Il ne s’agit rien de moins que de refonder la sociologie – tout du moins la sociologie que pratiquent Manuel Cervera-Marzal et Bruno Frère. Ce qui passe donc par une critique des sociologies existantes : soit celles-ci s’enferrent dans la scientificité avec forces statistiques en ignorant leurs préjugés politiques, soient elles sont militantes avant tout, en minorant la recherche d’objectivité. Elles ont en commun deux travers.

Premier travers : les sociologies positivistes, soucieuses d’être « scientifiques », comme les sociologies critiques pratiquent toutes le surplomb : c’est d’un point de vue extérieur qu’elle étudient leur objet. Ce que les sciences humaines comme physiques ont désavoué depuis longtemps : en psychanalyse, c’est en comprenant l’interaction des transferts du patient et des réactions de l’analyste à ce transfert que s’opère le travail. Autrement dit, l’observateur fait partie du champ d’observation. De même en ethnologie. De même en physique quantique : l’observateur agit sur le système observé, l’état quantique passe alors d’une superposition d’états possibles à un état déterminé. « Les faits sociaux ne sont pas des choses à appréhender sans préjugés, disent nos auteurs, mais des significations sociales et historiques, que nous cherchons à analyser tout en y étant irrémédiablement mêlés ».

Deuxième travers : les sociologies scientifiques comme les sociologies critiques étudient des sociétés établies, et non en mouvement. En d’autres termes, elles se donnent comme objet ce qui est institué et non ce qui est instituant, en train de se faire.

Manuel Cervera-Marzal et Bruno Frère trouvent cependant des sources d’inspiration chez les auteurs passés.

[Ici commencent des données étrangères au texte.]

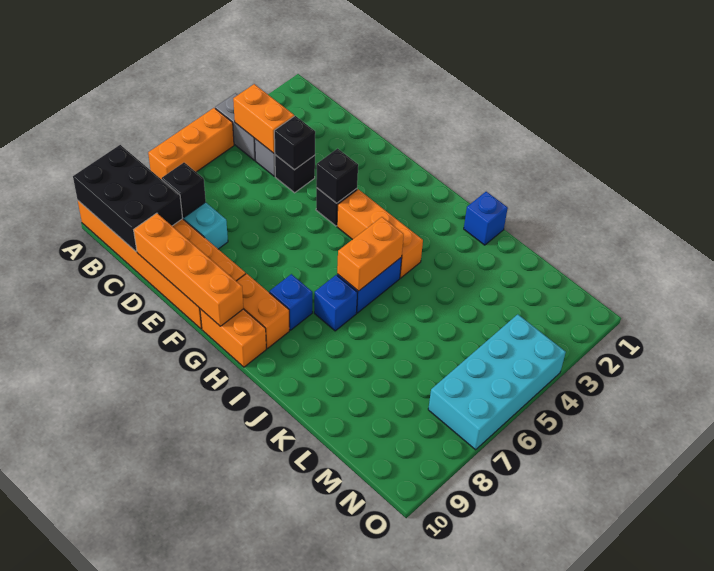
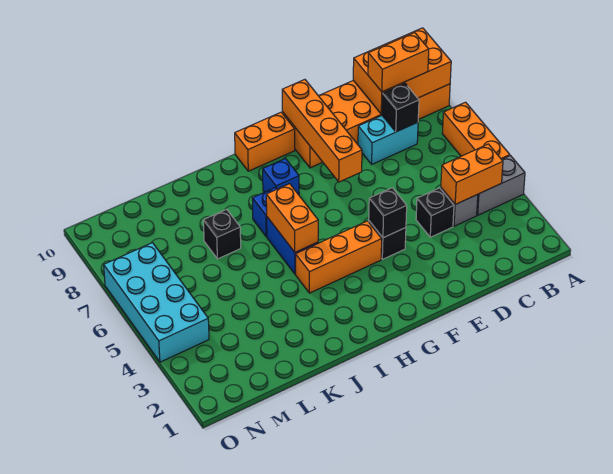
black brick A9:C10 level 2 -> orange brick A9:C10 level 2
black brick D4 level 2 -> black brick K7 level 1
orange brick D10:G10 level 2 -> orange brick F7:F10 level 2
orange brick G9:H9 level 1 -> orange brick B9:C9 level 3
blue brick J1 level 1 -> none

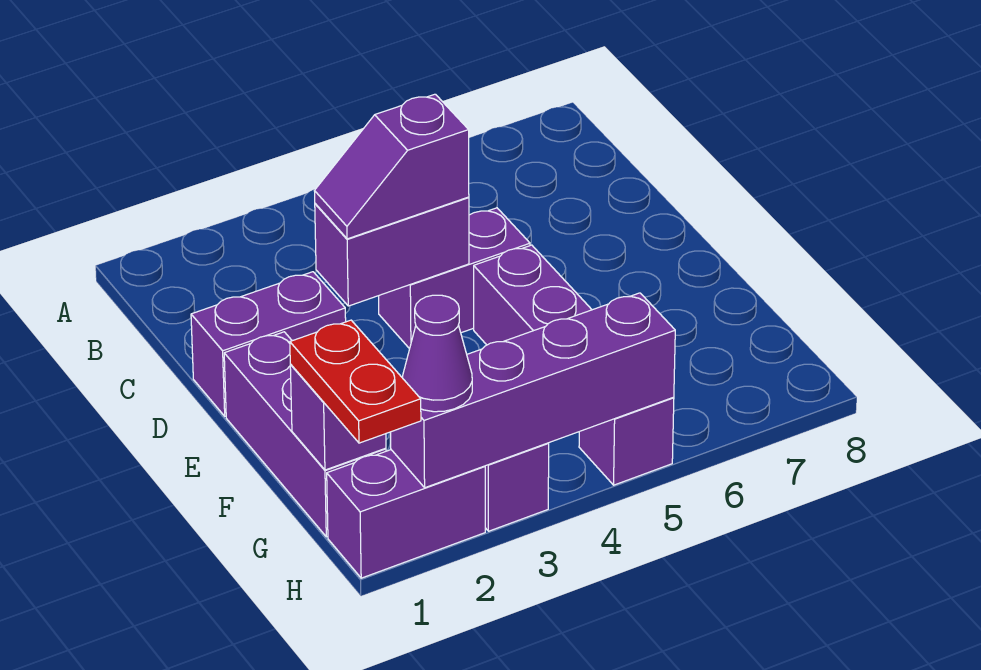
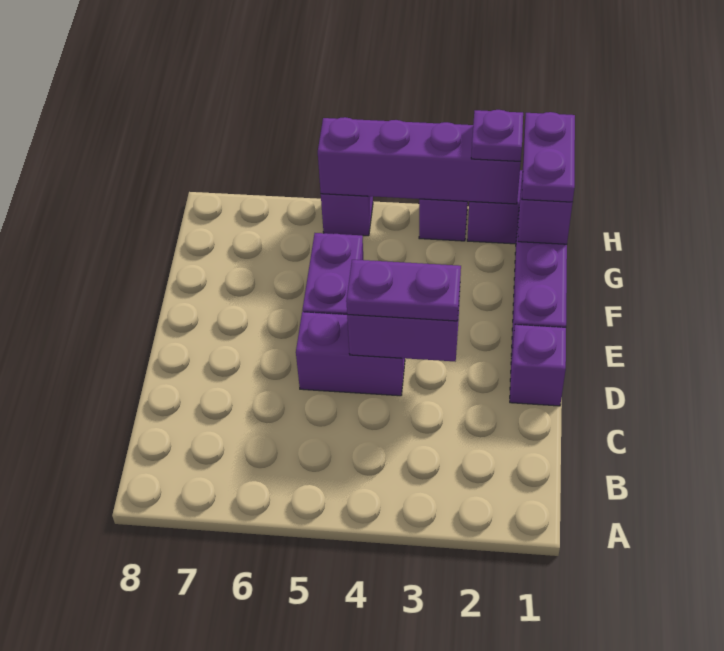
purple brick D1:D2 level 1 -> purple brick D1 level 1
purple slope D3:D4 level 3 top 4 -> purple plate D3:D4 level 3
red plate G1:H1 level 3 -> purple plate G1:H1 level 3
purple cone H2 level 3 -> purple plate H2 level 3

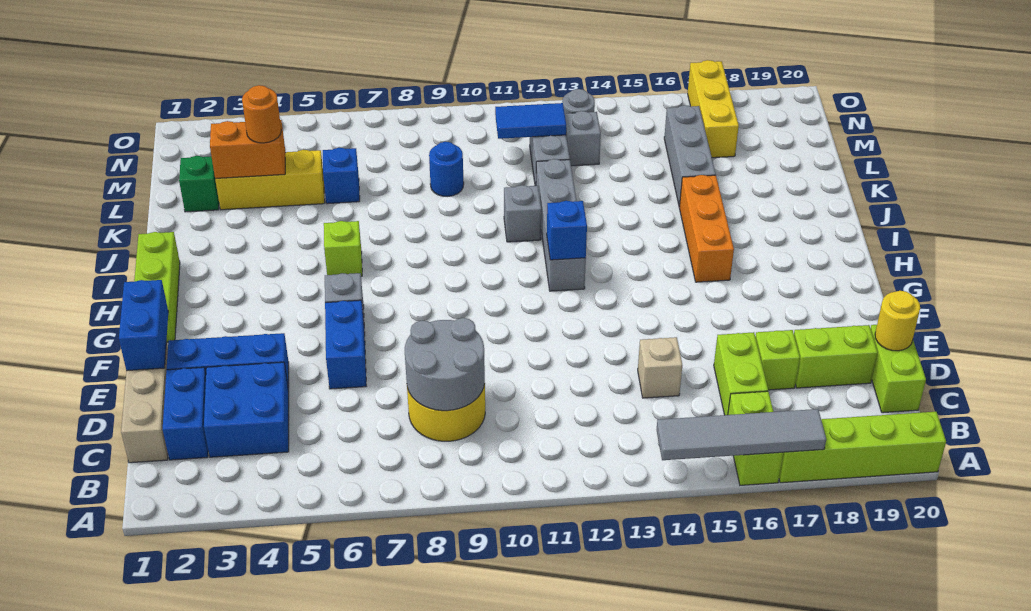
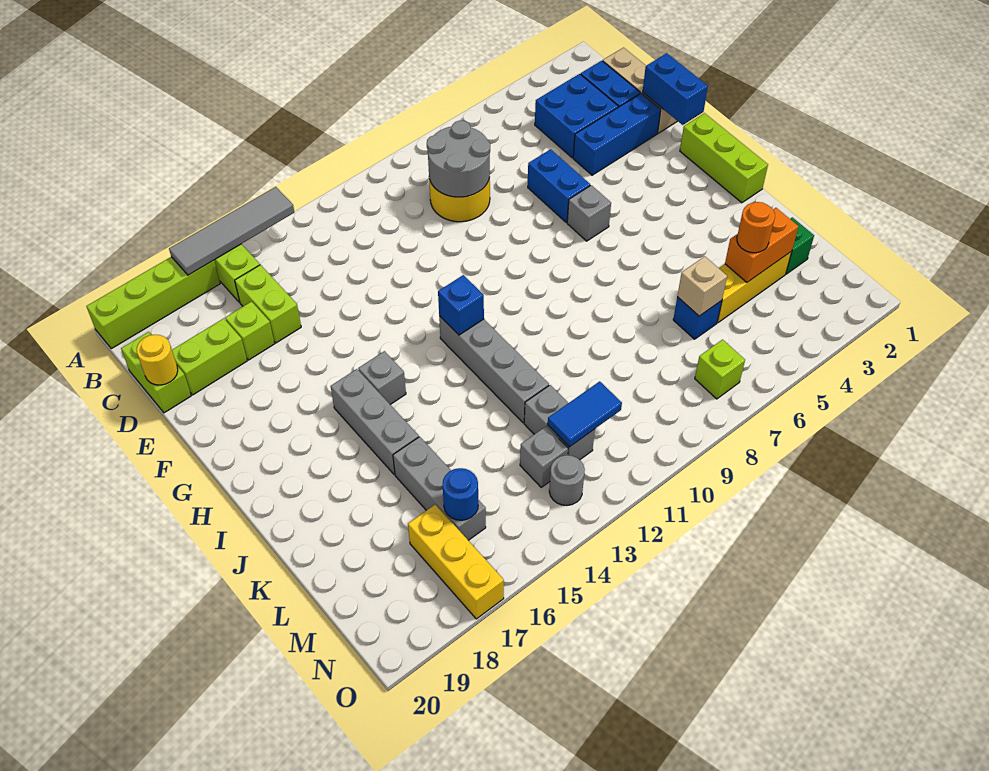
tan brick D14 level 1 -> tan brick L6 level 2
orange brick H16:J16 level 1 -> grey brick H16:J16 level 1
lime brick I6 level 1 -> lime brick N7 level 1
grey brick J11 level 1 -> grey brick H15 level 1
blue round brick L9 level 1 -> blue round brick M16 level 2

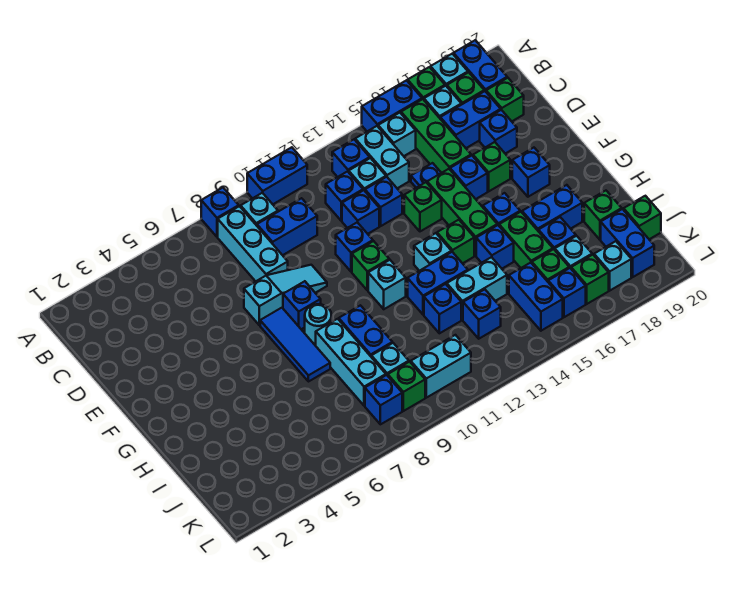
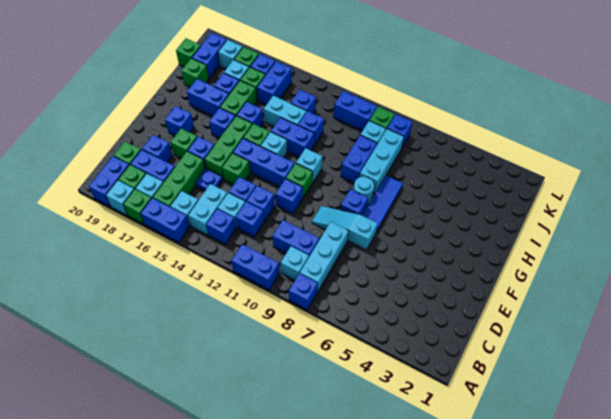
none -> blue brick F12:F14 level 1
cyan brick K10:K11 level 1 -> blue brick K10:K11 level 1

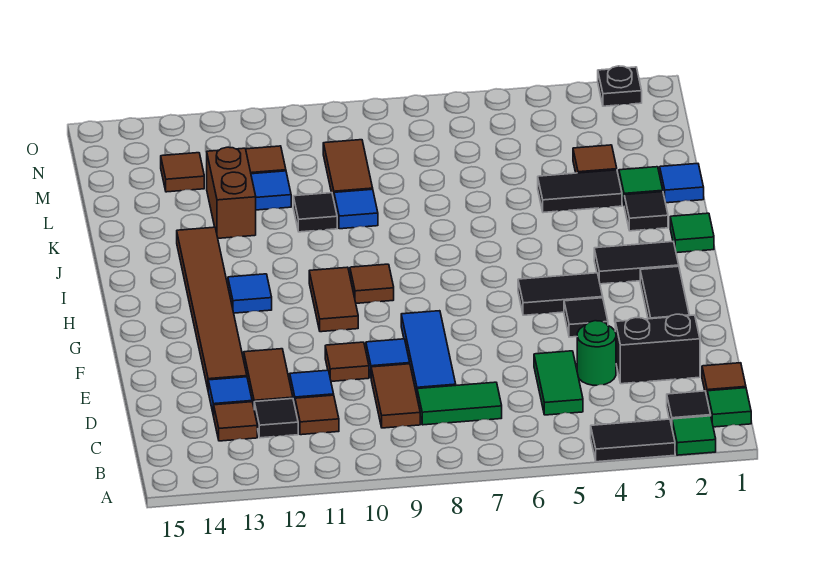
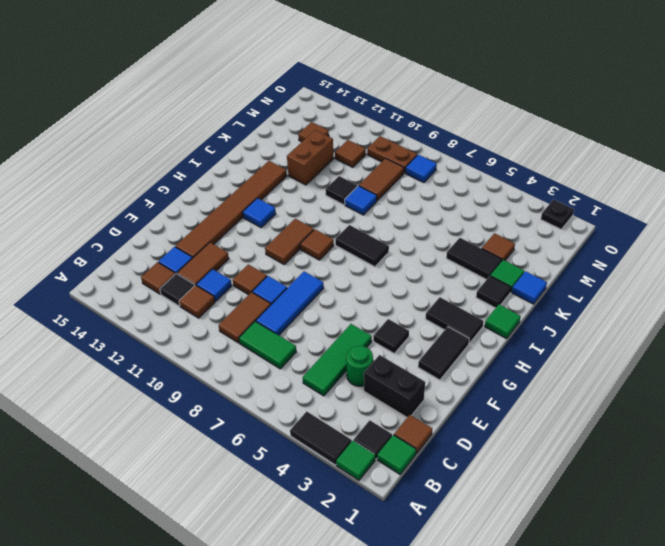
green tile C5:D5 level 1 -> green tile C5:E5 level 1
black tile G4:G5 level 1 -> black tile I7:I8 level 1
blue tile L11 level 1 -> blue tile N8 level 1
none -> brown plate N9:N10 level 1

Tout d’abord chez un philosophe, Maurice Merleau‑Ponty, mais aussi chez Cornelius Castoriadis, Pierre Bourdieu, Bruno Latour, Isabelle Stengers ou Chantal Mouffe.

Partir de la chair du social

Selon eux, l’observation du sociologue, ne peut donc être que participative, et à l’écoute de ce qui disent et produisent les acteurs : ce sont eux qui détiennent le savoir qu’il va falloir comprendre et traduire. Elle doit tenir compte de son inévitable implication : « Puisque l’histoire nous enveloppe, il nous revient d’accepter que la vérité ne s’obtient pas contre le monde mais à travers lui ».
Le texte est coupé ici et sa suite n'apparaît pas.